Grain markets also rallied. Ukraine is the world’s biggest wheat exporter after the U.S., EU, Canada, Australia and Russia. It’s the third-biggest shipper of corn and the top supplier of sunflower oil, according to the U.S. Department of Agriculture. The EU gets more corn, wheat and rapeseed from Ukraine than any other source, European Commission data show.
Chicago wheat futures are poised for their biggest quarterly gain since the end of September in 2012. Hedge funds that were betting on lower prices since early November turned bullish for the first time last week, CFTC data show. Corn futures that tumbled 40 percent last year are up 13 percent in 2014 and reached a six-month high on March 7. Speculators are the most bullish on prices since December 2012.
The trade in energy between Russia and Europe is too important to both sides to make a prolonged disruption likely, said Nigel Prentis, the head of consultancy at Hartland Shipping Services Ltd. in London.
Ukraine’s biggest port is Yuzhniy, near Odessa to the northwest of Crimea. The terminal handled about 43.4 million metric tons of cargo last year, including oil, coal and grain, according to data from the Ukrainian Sea Ports Authority. Elena Giryaeva, a spokeswoman for the authority, said March 16 that all the country’s ports were working normally.
The referendum in Crimea shouldn’t “have any impact at all,” Hartland’s Prentis said by phone March 14. “Russia needs to export its gas, and Europe needs to buy it. Ukraine needs to export wheat. These trades will continue.”
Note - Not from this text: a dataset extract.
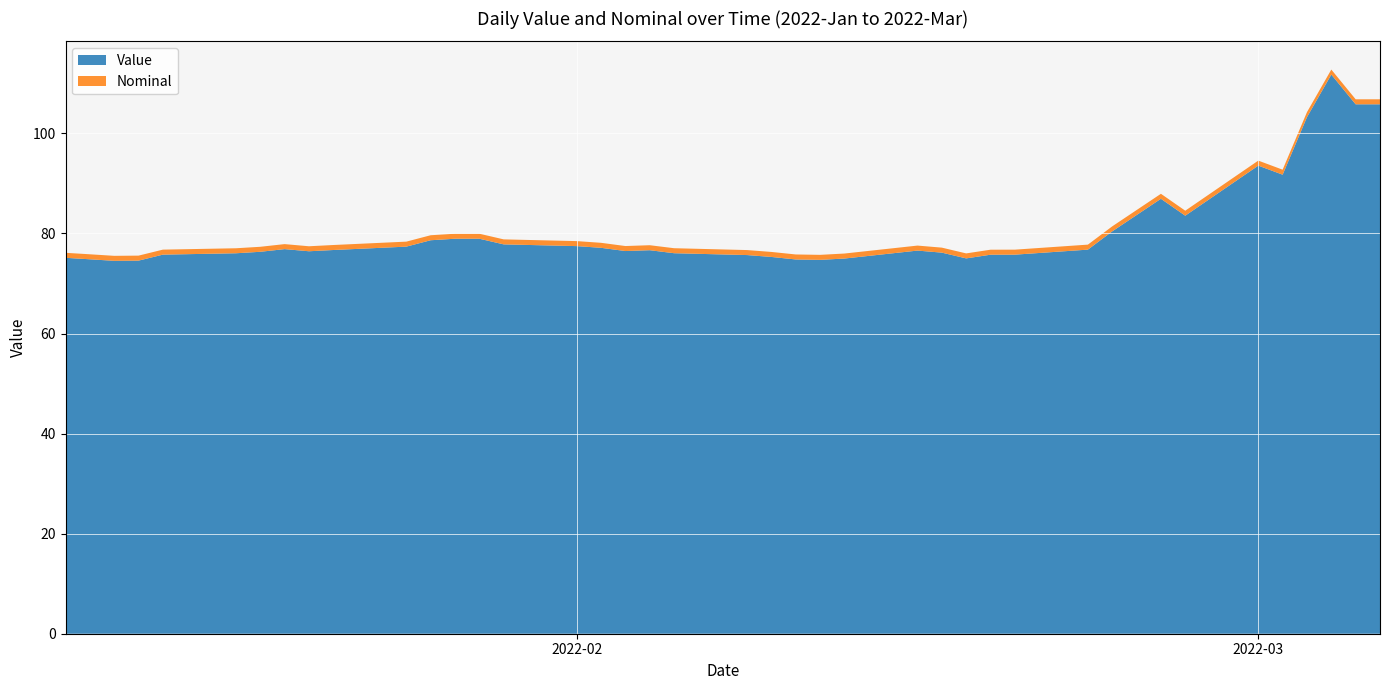

Reading right to left, what are all the values shown in this chart?

Value: 105.8	105.8	111.8	103.2	91.7	93.6	83.5	86.9	80.4	76.8	75.8	75.8	75.0	76.2	76.6	75.0	74.7	74.8	75.3	75.7	76.1	76.7	76.5	77.1	77.5	77.8	78.9	78.9	78.6	77.4	76.7	76.4	76.9	76.3	76.0	75.8	74.6	74.5	74.8	75.1
Nominal: 1.0	1.0	1.0	1.0	1.0	1.0	1.0	1.0	1.0	1.0	1.0	1.0	1.0	1.0	1.0	1.0	1.0	1.0	1.0	1.0	1.0	1.0	1.0	1.0	1.0	1.0	1.0	1.0	1.0	1.0	1.0	1.0	1.0	1.0	1.0	1.0	1.0	1.0	1.0	1.0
Wheat futures on the Chicago Board of Trade fell 0.8 percent to $6.815 a bushel as of 11:04 a.m. local time. While that’s up from $6.0225 at the end of February, prices rose as high as $8.68 in 2010 when Russia and Ukraine curbed shipments because of droughts. Corn futures on the CBOT fell 0.5 percent to $4.835 a bushel, compared with $4.635 on Feb. 28 and as much as $6.30 in 2010.
Global wheat output in the year that ends in June, before this year’s harvest in the Northern Hemisphere, will advance 8.6 percent to a record 712.7 million tons, while corn production will gain 12 percent to an all-time high of 967.5 million tons, the USDA estimates. Ukraine has already exported most of its grain from the 2013 harvest, and the planting of the next crop is just beginning, said Sergey Feofilov, the general director of UkrAgroConsult, a research company in Kiev.
“The ports in Crimea aren’t responsible for very much of the grain exports at all,” said Fiona Boal, a senior analyst at Hermes Fund Managers in London, which manages about $1.7 billion of assets. “It’s the ports in the west that are most important, and they seem to be operating as normal.”